I see here
-- Note that "forever" isn't necessarily non-terminating.
-- If the action is in a @'MonadPlus'@ and short-circuits after some number of iterations.
-- then @'forever'@ actually returns `mzero`, effectively short-circuiting its caller.
To be honest I don't understand this note. Do they mean that it is possible to break forever with MonadPlus, for instance - IO Bool? Let's say, IO False will break it...
From one point of view IO is MonadPlus too. Maybe I must wrap my IO Bool in something else to achieve the possibility to break forever with IO Bool and MonadPlus? What does the note mean at all?
Sure, I can break it with exception or to implement own forever but my interest is about this strange note.
CodePudding user response:
You can look at how forever is implemented:
forever :: Applicative f => f a -> f b -> f b
forever a = let a' = a *> a' in a'
The documentation of (*>) says that it "sequence actions, discarding the value of the first argument". It basically is a (>>) for Applicatives instead of Monads.

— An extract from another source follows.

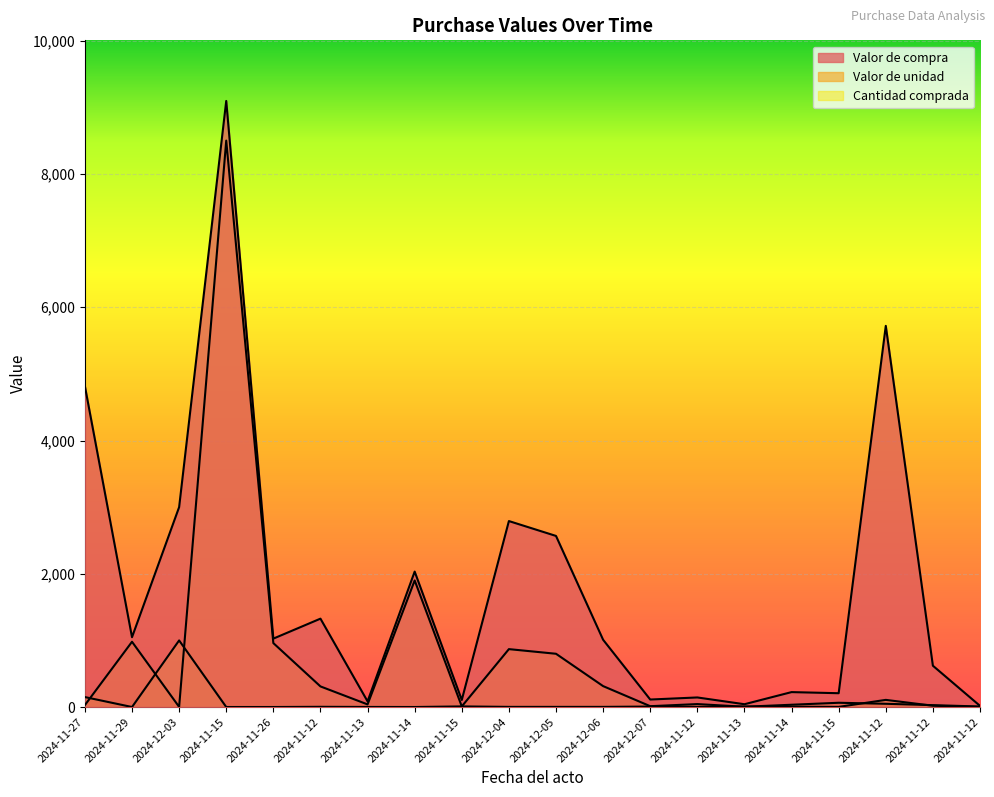

List the series in order of their peak value, highest first.

Valor de compra, Valor de unidad, Cantidad comprada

So if you look at how forever is implemented you'll see that it basically is expanded to:
forever a = a *> a *> a *> ...
As the forever description says, if the Applicative has some short-circuiting behaviour it can still terminate and not evaluate the infinite sequence of actions:
ghci> forever $ Nothing
Nothing
ghci> forever $ Just 1
-- infinite loop trying to evaluate Just 1 *> Just 1 *> Just 1 *> ...

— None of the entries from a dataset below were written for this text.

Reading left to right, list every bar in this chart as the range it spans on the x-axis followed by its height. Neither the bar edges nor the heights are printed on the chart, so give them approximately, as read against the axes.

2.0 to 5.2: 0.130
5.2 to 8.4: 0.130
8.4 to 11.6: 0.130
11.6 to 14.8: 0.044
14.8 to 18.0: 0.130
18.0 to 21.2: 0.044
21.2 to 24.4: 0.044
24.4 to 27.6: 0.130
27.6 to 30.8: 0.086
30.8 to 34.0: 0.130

That is because (Nothing *> _) = Nothing what follows the (*>) is not even evaluated, so Nothing *> Nothing *> Nothing *> ... short-circuits to Nothing without having to evaluate the infinite list of actions.
CodePudding user response:
One may naively assume that forever m just goes on forever:
forever m = m >> forever m
= m >> m >> forever m
= m >> m >> m >> ... -- forever
But the comment mentions that there are ways to break the loop, and mzero is a concise example, that demonstrates the situation equationally rather than by thinking about exceptions operationally. mzero satisfies mzero >> w = mzero for all w, so that:
forever mzero = mzero >> forever mzero
= mzero
The point is that the choice of monad makes forever much more versatile than a mere while (true) loop in imperative languages.